File the dossier with the SC; expect multiple interview rounds, clarifications, and iterations on governance, custody, and IT architecture. Approval leads to authorization and inclusion in SC’s public list of licensed DAX operators. Total timeline often exceeds one year.
- Entity: Malaysian resident company (Labuan entities cannot apply).
- Capital: MYR 5,000,000 paid-up (plus additional MYR 5,000,000 for broker models).
- People: Board and management must pass fit & proper tests; RP must be CEO/CFO/COO.
- Compliance: AML/CFT aligned with FATF; continuous monitoring and STR filing.
- Technology: Cybersecurity, incident response, segregation of client assets, wallet policies.
- Market Integrity: Real-time surveillance for manipulation; clear token listing/delisting processes.
- Audit & Reporting: Annual external audit, returns, penetration tests, and IT audits.
- CMSA 2007: main statute for RMO/DAX licensing.
- 2019 Prescription Order: designates crypto assets as securities.
- 2025 Amendment: refines “digital token” definition.
- RMO & DAX Guidelines: detailed operational standards.
- Registry: SC publishes active and former licensees online.
- Corporate Income Tax: 24% on profits.
- Withholding Tax: none generally (5–10% on royalties, depending on treaties).
- Capital Gains: no tax on crypto gains for companies or individuals (confirm with tax counsel).
- Labuan entities are ineligible for onshore DAX license (distinct regime applies).
- Maintain fair, orderly, transparent markets.
- Offer only SC-approved assets.
- Keep segregated custody accounts and adequate liquidity.
- File annual audited reports and periodic IT/cyber tests.
- Notify and seek SC approval for key personnel or ownership changes.
Malaysia enforces strictly. Unlicensed activities or non-compliance can trigger license revocation, market bans, heavy fines, or criminal liability. Notable actions demonstrate SC’s strong stance on investor protection.
Why Malaysia (Onshore DAX):
- Transparent capital-markets regime with investor focus.
- High institutional credibility and brand reputation.

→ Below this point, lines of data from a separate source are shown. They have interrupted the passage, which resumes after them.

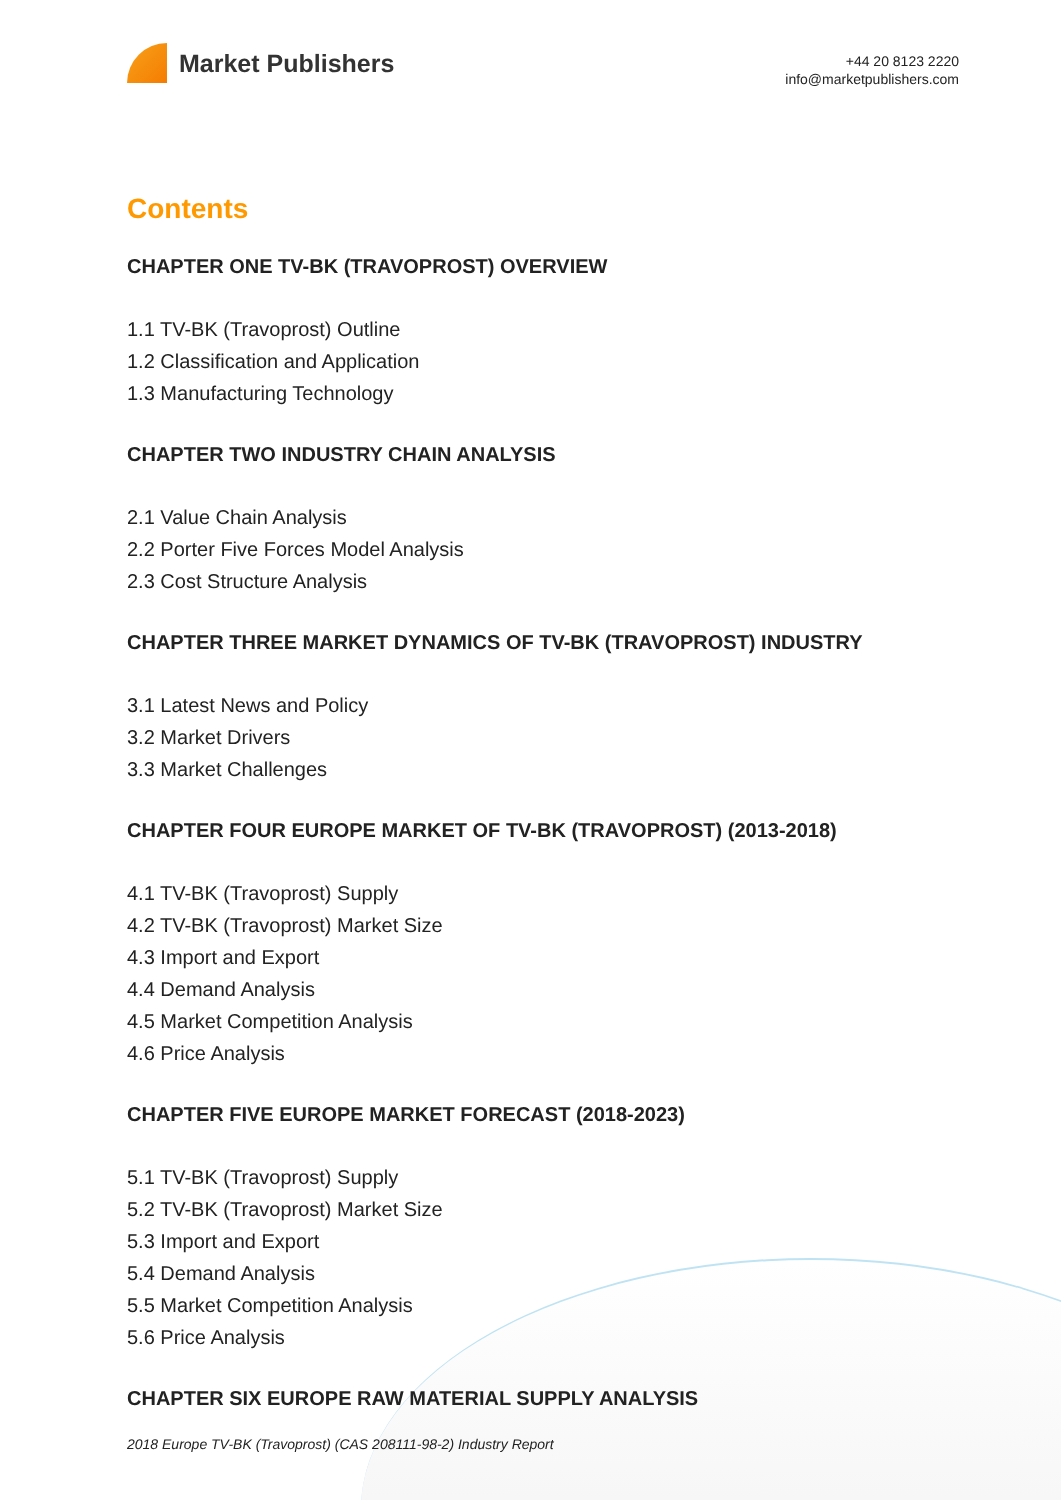Market Publishers
+44 20 8123 2220
info@marketpublishers.com
Contents
CHAPTER ONE TV-BK (TRAVOPROST) OVERVIEW
1.1 TV-BK (Travoprost) Outline
1.2 Classification and Application
1.3 Manufacturing Technology
CHAPTER TWO INDUSTRY CHAIN ANALYSIS
2.1 Value Chain Analysis
2.2 Porter Five Forces Model Analysis
2.3 Cost Structure Analysis
CHAPTER THREE MARKET DYNAMICS OF TV-BK (TRAVOPROST) INDUSTRY
3.1 Latest News and Policy
3.2 Market Drivers
3.3 Market Challenges
CHAPTER FOUR EUROPE MARKET OF TV-BK (TRAVOPROST) (2013-2018)
4.1 TV-BK (Travoprost) Supply
4.2 TV-BK (Travoprost) Market Size
4.3 Import and Export
4.4 Demand Analysis
4.5 Market Competition Analysis
4.6 Price Analysis
CHAPTER FIVE EUROPE MARKET FORECAST (2018-2023)
5.1 TV-BK (Travoprost) Supply
5.2 TV-BK (Travoprost) Market Size
5.3 Import and Export
5.4 Demand Analysis
5.5 Market Competition Analysis
5.6 Price Analysis
CHAPTER SIX EUROPE RAW MATERIAL SUPPLY ANALYSIS
2018 Europe TV-BK (Travoprost) (CAS 208111-98-2) Industry Report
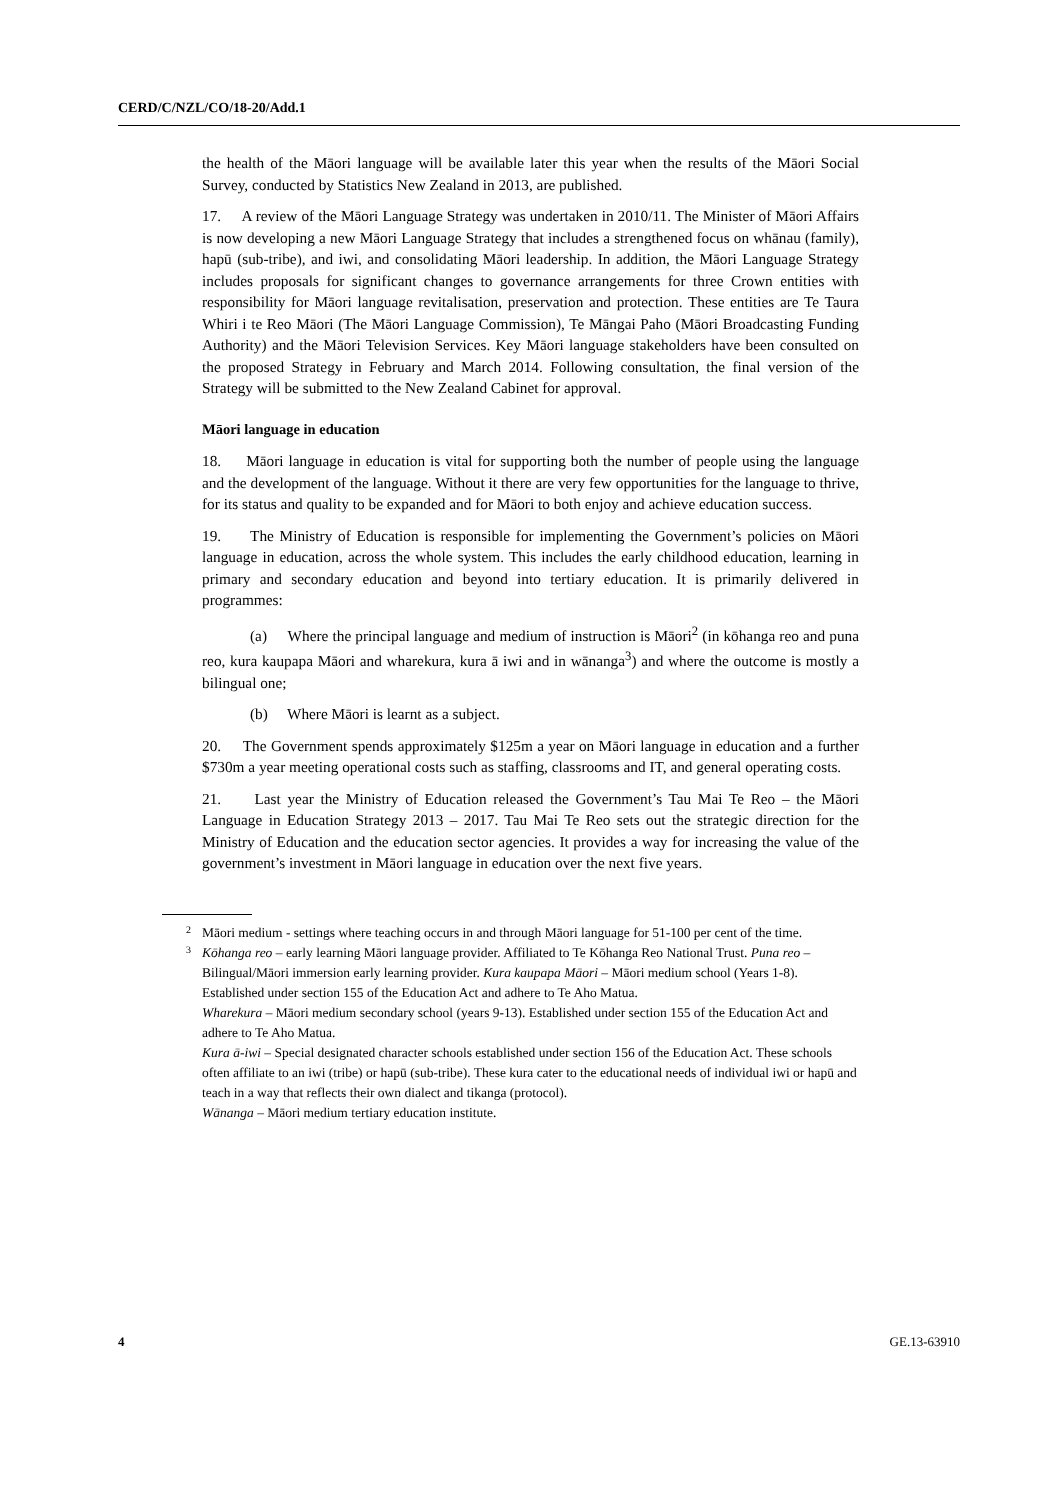CERD/C/NZL/CO/18-20/Add.1
the health of the Māori language will be available later this year when the results of the Māori Social Survey, conducted by Statistics New Zealand in 2013, are published.
17. A review of the Māori Language Strategy was undertaken in 2010/11. The Minister of Māori Affairs is now developing a new Māori Language Strategy that includes a strengthened focus on whānau (family), hapū (sub-tribe), and iwi, and consolidating Māori leadership. In addition, the Māori Language Strategy includes proposals for significant changes to governance arrangements for three Crown entities with responsibility for Māori language revitalisation, preservation and protection. These entities are Te Taura Whiri i te Reo Māori (The Māori Language Commission), Te Māngai Paho (Māori Broadcasting Funding Authority) and the Māori Television Services. Key Māori language stakeholders have been consulted on the proposed Strategy in February and March 2014. Following consultation, the final version of the Strategy will be submitted to the New Zealand Cabinet for approval.
Māori language in education
18. Māori language in education is vital for supporting both the number of people using the language and the development of the language. Without it there are very few opportunities for the language to thrive, for its status and quality to be expanded and for Māori to both enjoy and achieve education success.
19. The Ministry of Education is responsible for implementing the Government’s policies on Māori language in education, across the whole system. This includes the early childhood education, learning in primary and secondary education and beyond into tertiary education. It is primarily delivered in programmes:
(a) Where the principal language and medium of instruction is Māori<sup>2</sup> (in kōhanga reo and puna reo, kura kaupapa Māori and wharekura, kura ā iwi and in wānanga<sup>3</sup>) and where the outcome is mostly a bilingual one;
(b) Where Māori is learnt as a subject.
20. The Government spends approximately $125m a year on Māori language in education and a further $730m a year meeting operational costs such as staffing, classrooms and IT, and general operating costs.
21. Last year the Ministry of Education released the Government’s Tau Mai Te Reo – the Māori Language in Education Strategy 2013 – 2017. Tau Mai Te Reo sets out the strategic direction for the Ministry of Education and the education sector agencies. It provides a way for increasing the value of the government’s investment in Māori language in education over the next five years.
<sup>2</sup> Māori medium - settings where teaching occurs in and through Māori language for 51-100 per cent of the time.
<sup>3</sup> Kōhanga reo – early learning Māori language provider. Affiliated to Te Kōhanga Reo National Trust. Puna reo – Bilingual/Māori immersion early learning provider. Kura kaupapa Māori – Māori medium school (Years 1-8). Established under section 155 of the Education Act and adhere to Te Aho Matua.
Wharekura – Māori medium secondary school (years 9-13). Established under section 155 of the Education Act and adhere to Te Aho Matua.
Kura ā-iwi – Special designated character schools established under section 156 of the Education Act. These schools often affiliate to an iwi (tribe) or hapū (sub-tribe). These kura cater to the educational needs of individual iwi or hapū and teach in a way that reflects their own dialect and tikanga (protocol).
Wānanga – Māori medium tertiary education institute.
4 GE.13-63910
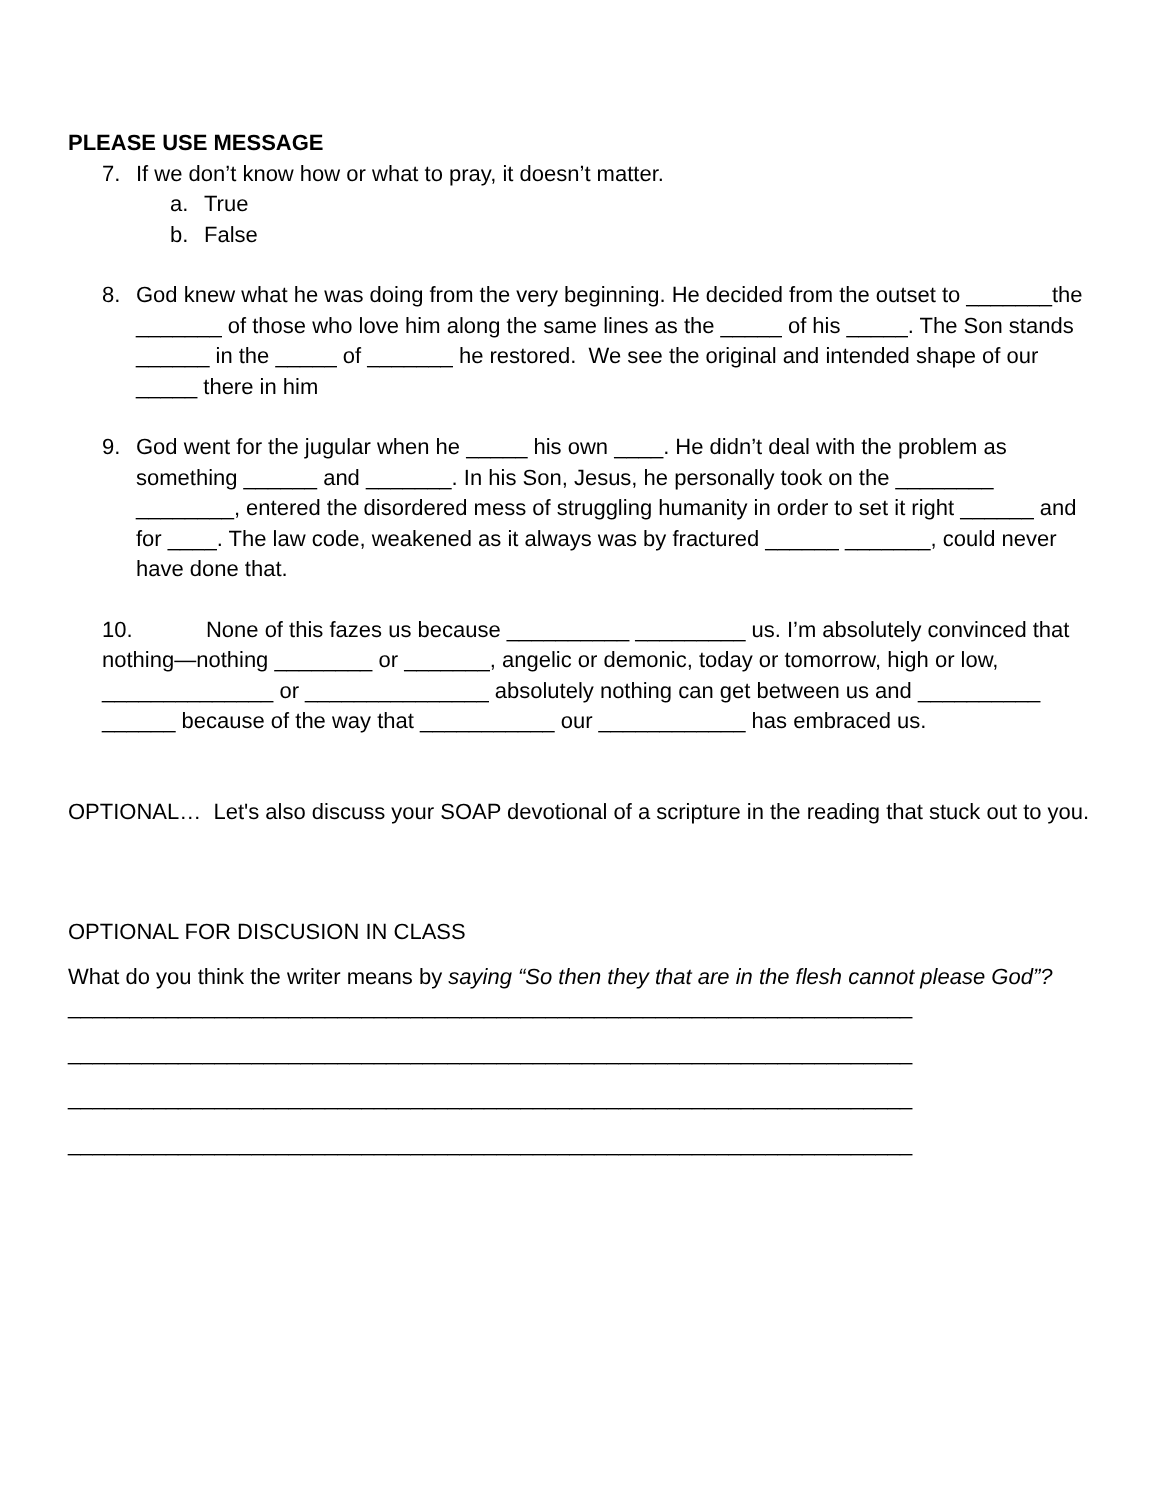PLEASE USE MESSAGE
7. If we don’t know how or what to pray, it doesn’t matter.
a. True
b. False
8. God knew what he was doing from the very beginning. He decided from the outset to _______the _______ of those who love him along the same lines as the _____ of his _____. The Son stands ______ in the _____ of _______ he restored. We see the original and intended shape of our _____ there in him
9. God went for the jugular when he _____ his own ____. He didn’t deal with the problem as something ______ and _______. In his Son, Jesus, he personally took on the ________ ________, entered the disordered mess of struggling humanity in order to set it right ______ and for ____. The law code, weakened as it always was by fractured ______ _______, could never have done that.
10. None of this fazes us because __________ _________ us. I’m absolutely convinced that nothing—nothing ________ or _______, angelic or demonic, today or tomorrow, high or low, ______________ or _______________ absolutely nothing can get between us and __________ ______ because of the way that ___________ our ____________ has embraced us.
OPTIONAL… Let's also discuss your SOAP devotional of a scripture in the reading that stuck out to you.
OPTIONAL FOR DISCUSION IN CLASS
What do you think the writer means by saying “So then they that are in the flesh cannot please God”?
_____________________________________________________________________
_____________________________________________________________________
_____________________________________________________________________
_____________________________________________________________________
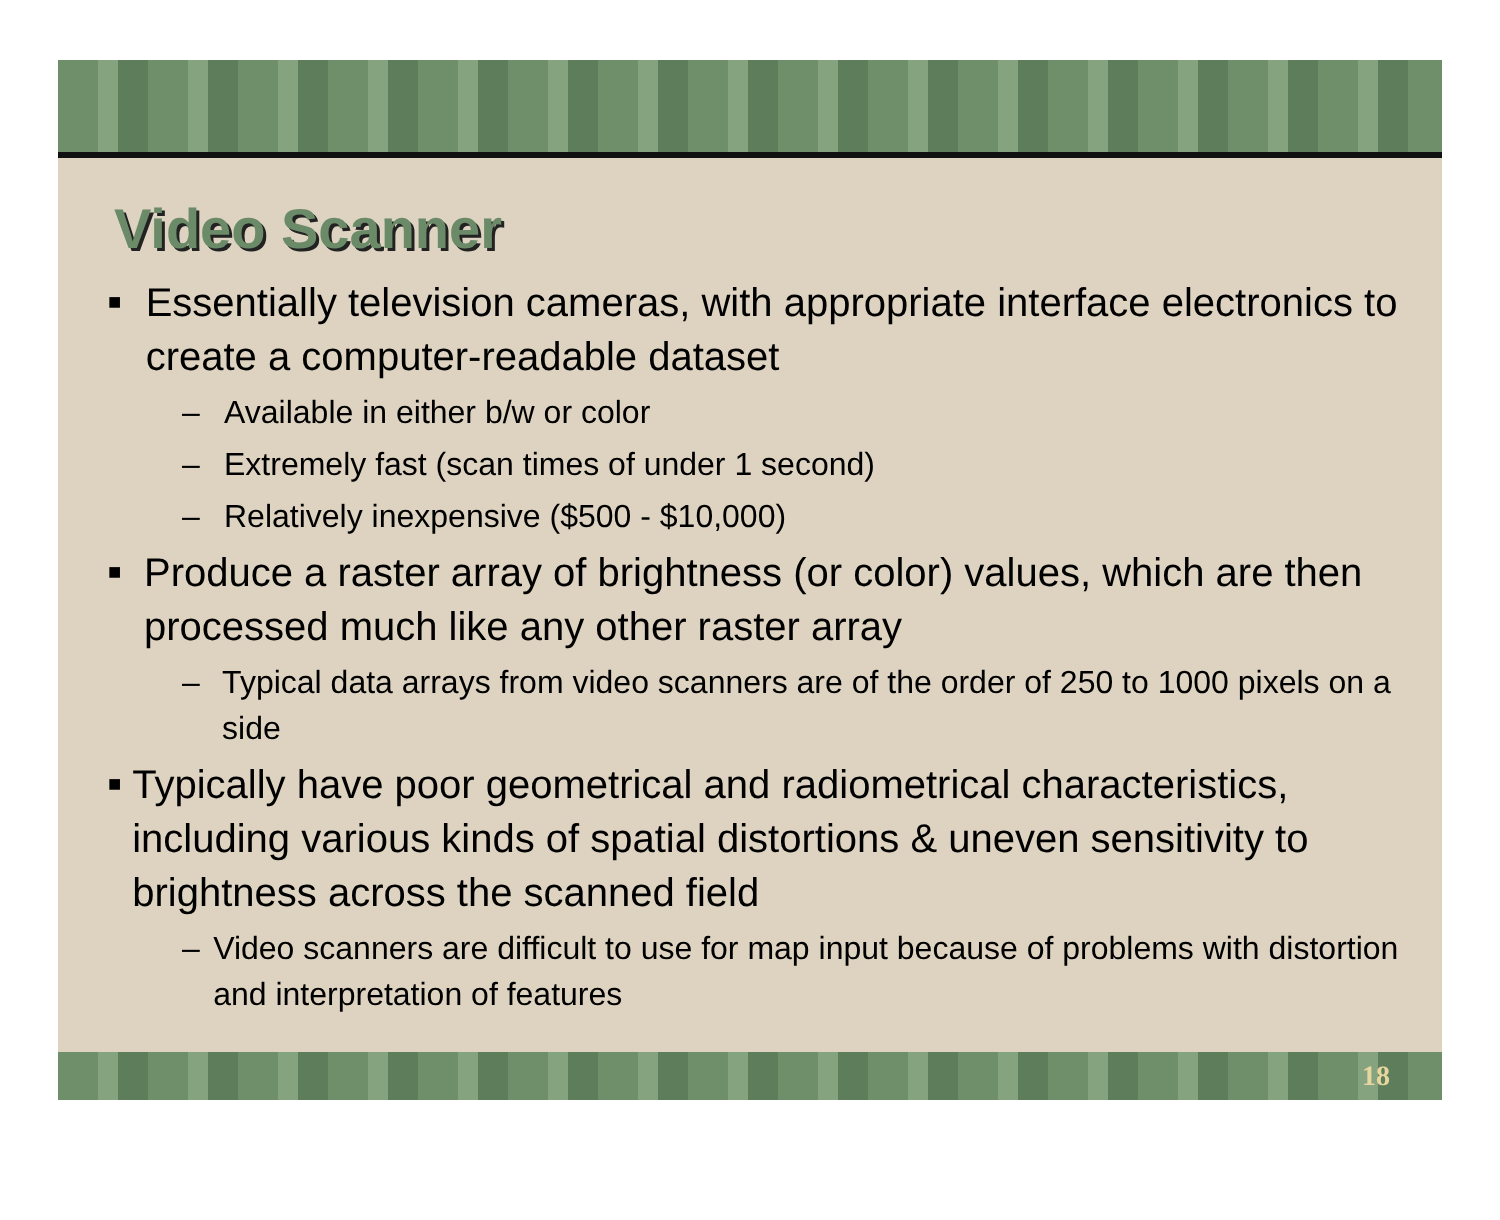Video Scanner
■ Essentially television cameras, with appropriate interface electronics to create a computer-readable dataset
– Available in either b/w or color
– Extremely fast (scan times of under 1 second)
– Relatively inexpensive ($500 - $10,000)
■ Produce a raster array of brightness (or color) values, which are then processed much like any other raster array
– Typical data arrays from video scanners are of the order of 250 to 1000 pixels on a side
■ Typically have poor geometrical and radiometrical characteristics, including various kinds of spatial distortions & uneven sensitivity to brightness across the scanned field
– Video scanners are difficult to use for map input because of problems with distortion and interpretation of features
18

- Clear token-admission and operational rulebooks.
Key Constraints:
- High capital and staffing thresholds.
- Limited token list (SC-approved).
- Lengthy approval process with intensive supervision.
- Incorporate resident Malaysian company (not Labuan).
- Fund MYR 5m+ paid-up capital; set board and RP.
- Build AML/CFT, custody, cybersecurity, and risk frameworks.
- Design token listing process; prepare application package.
- File with SC and complete review cycles.
- Operate under ongoing reporting and audit requirements.